:: Text to read
NOTES TO CONDENSED CONSOLIDATED FINANCIAL STATEMENTS – (Unaudited)

 

Note 7 – Fair Value

 

During August 2010, DCT and NCR Corporation (“NCR”) entered into (i) Share Purchase Agreement, (ii) Investor Rights Agreement, and (iii) Voting Agreement pursuant to which NCR purchased from DCT 3,861,004 shares of the Company’s common stock for an aggregate purchase price of $4,000,000. Additionally, DCT granted NCR a two-year option (“NCR Option”) to purchase up to an additional $4,000,000 of Common Stock at an exercise price of $1.036 per share, subject to adjustment.

 

On August 4, 2012, the NCR Option matured without being exercised. On the maturity date, the fair value of the NCR Option was zero. Since the NCR Option matured, DCT has had no financial instruments that require fair value measurement at each reporting period. As of March 31, 2012, DCT estimated the fair value of the NCR Option using the following assumptions: 0.15% risk-free interest rate, expected volatility of 223%, expected dividend yield of 0%, and remaining life equal to the remaining contractual life of the option.
::::
- [Instructions]
A. Reproduce a passage from the fair value note word for word, beginning with "NOTES TO CONDENSED" and stopping after "subject to adjustment.".
B. In the fair value note, list every assumption DCT used to estimate the fair value of the NCR Option as of March 31, 2012.
:: Stored records
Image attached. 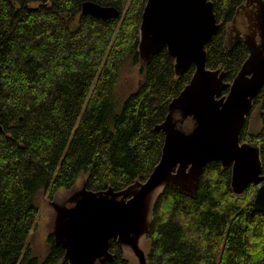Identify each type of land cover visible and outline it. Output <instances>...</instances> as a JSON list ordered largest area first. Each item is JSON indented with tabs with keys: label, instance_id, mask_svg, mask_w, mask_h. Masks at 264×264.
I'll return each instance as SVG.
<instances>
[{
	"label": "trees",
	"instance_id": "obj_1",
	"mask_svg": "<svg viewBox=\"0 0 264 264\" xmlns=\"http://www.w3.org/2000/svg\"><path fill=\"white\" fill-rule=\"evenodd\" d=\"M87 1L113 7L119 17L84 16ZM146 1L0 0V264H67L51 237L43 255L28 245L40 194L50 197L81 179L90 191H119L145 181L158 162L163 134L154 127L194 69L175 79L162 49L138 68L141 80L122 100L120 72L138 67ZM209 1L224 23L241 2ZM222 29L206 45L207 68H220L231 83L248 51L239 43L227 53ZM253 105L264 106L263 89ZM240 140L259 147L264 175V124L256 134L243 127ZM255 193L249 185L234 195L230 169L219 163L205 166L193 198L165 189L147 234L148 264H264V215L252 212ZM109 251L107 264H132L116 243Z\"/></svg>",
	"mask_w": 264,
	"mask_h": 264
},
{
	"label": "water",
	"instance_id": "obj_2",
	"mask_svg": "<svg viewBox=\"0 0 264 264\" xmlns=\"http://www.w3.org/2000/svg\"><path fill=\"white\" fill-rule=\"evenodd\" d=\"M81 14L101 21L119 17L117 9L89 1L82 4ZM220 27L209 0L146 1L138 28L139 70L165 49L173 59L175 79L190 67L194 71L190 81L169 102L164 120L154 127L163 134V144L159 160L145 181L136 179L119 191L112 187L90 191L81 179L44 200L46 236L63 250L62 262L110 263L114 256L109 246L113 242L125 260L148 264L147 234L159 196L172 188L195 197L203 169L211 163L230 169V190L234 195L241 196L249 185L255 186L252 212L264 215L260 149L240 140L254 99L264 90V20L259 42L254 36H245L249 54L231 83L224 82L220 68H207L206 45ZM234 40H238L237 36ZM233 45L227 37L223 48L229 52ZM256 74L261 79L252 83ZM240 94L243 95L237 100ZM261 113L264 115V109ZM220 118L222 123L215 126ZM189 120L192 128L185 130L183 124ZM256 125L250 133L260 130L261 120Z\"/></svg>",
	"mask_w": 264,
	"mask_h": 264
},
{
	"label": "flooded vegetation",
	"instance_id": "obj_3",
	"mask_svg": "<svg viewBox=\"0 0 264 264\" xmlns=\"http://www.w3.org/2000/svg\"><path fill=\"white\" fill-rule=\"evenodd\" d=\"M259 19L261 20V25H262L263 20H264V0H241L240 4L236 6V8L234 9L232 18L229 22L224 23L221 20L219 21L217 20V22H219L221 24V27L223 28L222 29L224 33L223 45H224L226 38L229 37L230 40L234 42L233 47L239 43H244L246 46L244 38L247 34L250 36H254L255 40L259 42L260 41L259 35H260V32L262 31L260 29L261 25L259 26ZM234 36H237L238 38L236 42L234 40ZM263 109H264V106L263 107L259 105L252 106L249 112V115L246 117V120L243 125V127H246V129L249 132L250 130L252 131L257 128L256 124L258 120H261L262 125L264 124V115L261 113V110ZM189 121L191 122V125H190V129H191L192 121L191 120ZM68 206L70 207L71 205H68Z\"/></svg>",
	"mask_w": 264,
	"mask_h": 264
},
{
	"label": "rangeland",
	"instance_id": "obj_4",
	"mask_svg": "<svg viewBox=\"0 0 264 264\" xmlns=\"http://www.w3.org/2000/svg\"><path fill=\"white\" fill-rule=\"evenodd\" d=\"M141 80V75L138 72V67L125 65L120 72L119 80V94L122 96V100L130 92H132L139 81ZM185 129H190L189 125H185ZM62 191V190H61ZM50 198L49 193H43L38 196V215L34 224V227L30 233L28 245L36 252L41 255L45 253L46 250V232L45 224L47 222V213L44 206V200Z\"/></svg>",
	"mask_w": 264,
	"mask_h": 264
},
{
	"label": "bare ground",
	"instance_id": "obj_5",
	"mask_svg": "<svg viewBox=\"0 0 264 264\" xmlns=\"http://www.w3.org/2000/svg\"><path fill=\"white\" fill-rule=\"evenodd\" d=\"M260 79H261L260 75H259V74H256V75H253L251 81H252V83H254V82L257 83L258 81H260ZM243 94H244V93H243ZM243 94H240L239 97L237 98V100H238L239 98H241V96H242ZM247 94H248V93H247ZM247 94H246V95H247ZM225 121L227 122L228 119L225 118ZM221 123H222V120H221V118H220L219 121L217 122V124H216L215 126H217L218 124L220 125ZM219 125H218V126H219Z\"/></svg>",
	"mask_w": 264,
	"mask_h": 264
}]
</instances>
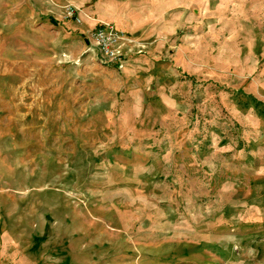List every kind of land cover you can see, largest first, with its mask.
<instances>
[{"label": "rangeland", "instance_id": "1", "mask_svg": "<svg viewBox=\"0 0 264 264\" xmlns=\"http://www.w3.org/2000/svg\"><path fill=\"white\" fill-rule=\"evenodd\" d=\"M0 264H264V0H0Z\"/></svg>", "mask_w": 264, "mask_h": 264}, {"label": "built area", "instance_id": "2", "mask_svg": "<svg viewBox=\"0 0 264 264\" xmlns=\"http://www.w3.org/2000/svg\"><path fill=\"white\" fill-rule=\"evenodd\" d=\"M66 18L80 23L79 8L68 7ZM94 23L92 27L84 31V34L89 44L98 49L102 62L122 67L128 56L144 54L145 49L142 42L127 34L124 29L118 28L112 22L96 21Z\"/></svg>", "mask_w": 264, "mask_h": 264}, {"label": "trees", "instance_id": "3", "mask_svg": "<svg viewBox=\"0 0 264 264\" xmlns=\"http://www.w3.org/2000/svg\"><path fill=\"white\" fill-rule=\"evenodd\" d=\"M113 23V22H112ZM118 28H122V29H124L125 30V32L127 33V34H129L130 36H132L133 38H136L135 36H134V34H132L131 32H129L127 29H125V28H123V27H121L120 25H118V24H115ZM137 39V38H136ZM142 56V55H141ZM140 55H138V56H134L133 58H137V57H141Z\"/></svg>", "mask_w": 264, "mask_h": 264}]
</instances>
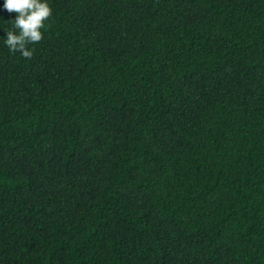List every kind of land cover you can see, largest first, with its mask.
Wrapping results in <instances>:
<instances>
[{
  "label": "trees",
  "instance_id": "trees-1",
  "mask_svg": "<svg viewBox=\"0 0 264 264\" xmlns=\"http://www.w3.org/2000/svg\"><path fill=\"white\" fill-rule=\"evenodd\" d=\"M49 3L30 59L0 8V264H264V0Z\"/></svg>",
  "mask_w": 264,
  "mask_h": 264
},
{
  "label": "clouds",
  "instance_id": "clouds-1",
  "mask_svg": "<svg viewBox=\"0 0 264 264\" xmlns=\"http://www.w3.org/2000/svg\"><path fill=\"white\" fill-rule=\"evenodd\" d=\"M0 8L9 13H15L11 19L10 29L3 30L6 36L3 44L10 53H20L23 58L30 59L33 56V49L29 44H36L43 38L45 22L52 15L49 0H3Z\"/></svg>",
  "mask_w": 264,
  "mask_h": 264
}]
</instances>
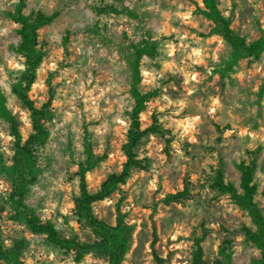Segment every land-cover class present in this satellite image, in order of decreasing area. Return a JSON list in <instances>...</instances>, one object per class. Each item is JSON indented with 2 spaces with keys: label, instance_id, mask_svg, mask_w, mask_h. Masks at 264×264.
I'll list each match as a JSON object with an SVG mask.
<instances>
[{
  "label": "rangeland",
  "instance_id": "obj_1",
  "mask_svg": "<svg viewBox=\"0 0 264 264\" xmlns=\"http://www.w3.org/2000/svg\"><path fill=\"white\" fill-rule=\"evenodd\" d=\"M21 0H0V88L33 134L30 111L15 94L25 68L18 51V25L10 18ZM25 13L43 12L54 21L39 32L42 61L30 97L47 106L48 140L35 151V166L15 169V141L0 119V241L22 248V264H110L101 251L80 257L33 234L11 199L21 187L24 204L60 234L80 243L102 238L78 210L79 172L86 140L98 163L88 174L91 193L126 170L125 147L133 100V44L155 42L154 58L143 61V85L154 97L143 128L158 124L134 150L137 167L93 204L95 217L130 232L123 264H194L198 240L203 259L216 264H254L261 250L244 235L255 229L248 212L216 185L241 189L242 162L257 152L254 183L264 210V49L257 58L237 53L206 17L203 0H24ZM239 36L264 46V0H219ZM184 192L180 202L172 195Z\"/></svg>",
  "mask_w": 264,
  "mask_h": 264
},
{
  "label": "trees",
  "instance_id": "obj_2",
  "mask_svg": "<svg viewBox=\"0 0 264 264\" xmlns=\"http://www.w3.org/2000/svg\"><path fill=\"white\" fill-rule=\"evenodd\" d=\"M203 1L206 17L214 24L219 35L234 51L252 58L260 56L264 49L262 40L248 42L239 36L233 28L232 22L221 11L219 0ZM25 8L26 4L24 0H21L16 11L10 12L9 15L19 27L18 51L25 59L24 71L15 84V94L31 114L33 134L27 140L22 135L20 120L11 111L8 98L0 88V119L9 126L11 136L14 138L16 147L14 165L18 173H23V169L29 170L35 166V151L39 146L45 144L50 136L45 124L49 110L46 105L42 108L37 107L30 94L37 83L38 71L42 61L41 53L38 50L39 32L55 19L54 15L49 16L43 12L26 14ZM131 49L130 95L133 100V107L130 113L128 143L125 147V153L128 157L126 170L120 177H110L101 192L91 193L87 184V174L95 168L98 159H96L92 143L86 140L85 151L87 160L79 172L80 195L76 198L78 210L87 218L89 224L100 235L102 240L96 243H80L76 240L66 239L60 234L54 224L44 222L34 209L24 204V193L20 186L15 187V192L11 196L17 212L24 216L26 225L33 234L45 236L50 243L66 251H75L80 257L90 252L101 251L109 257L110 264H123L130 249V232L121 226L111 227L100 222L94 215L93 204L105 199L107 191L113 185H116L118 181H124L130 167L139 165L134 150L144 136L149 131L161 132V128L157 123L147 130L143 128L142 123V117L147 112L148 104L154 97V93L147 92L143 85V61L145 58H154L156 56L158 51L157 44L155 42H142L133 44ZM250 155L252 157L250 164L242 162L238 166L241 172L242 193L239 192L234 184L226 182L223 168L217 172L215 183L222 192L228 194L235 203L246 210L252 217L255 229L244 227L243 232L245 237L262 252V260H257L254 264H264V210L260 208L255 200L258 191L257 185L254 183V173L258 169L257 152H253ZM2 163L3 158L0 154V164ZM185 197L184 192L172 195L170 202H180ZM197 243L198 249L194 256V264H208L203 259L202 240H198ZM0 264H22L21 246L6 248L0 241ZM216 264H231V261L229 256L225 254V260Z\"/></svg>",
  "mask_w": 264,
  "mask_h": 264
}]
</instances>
::::
- [Solutions to the problems]
A.
NOTES TO CONDENSED CONSOLIDATED FINANCIAL STATEMENTS – (Unaudited)

 

Note 7 – Fair Value

 

During August 2010, DCT and NCR Corporation (“NCR”) entered into (i) Share Purchase Agreement, (ii) Investor Rights Agreement, and (iii) Voting Agreement pursuant to which NCR purchased from DCT 3,861,004 shares of the Company’s common stock for an aggregate purchase price of $4,000,000. Additionally, DCT granted NCR a two-year option (“NCR Option”) to purchase up to an additional $4,000,000 of Common Stock at an exercise price of $1.036 per share, subject to adjustment.

B.
- 0.15% risk-free interest rate
- Expected volatility of 223%
- Expected dividend yield of 0%
- Remaining life equal to the remaining contractual life of the option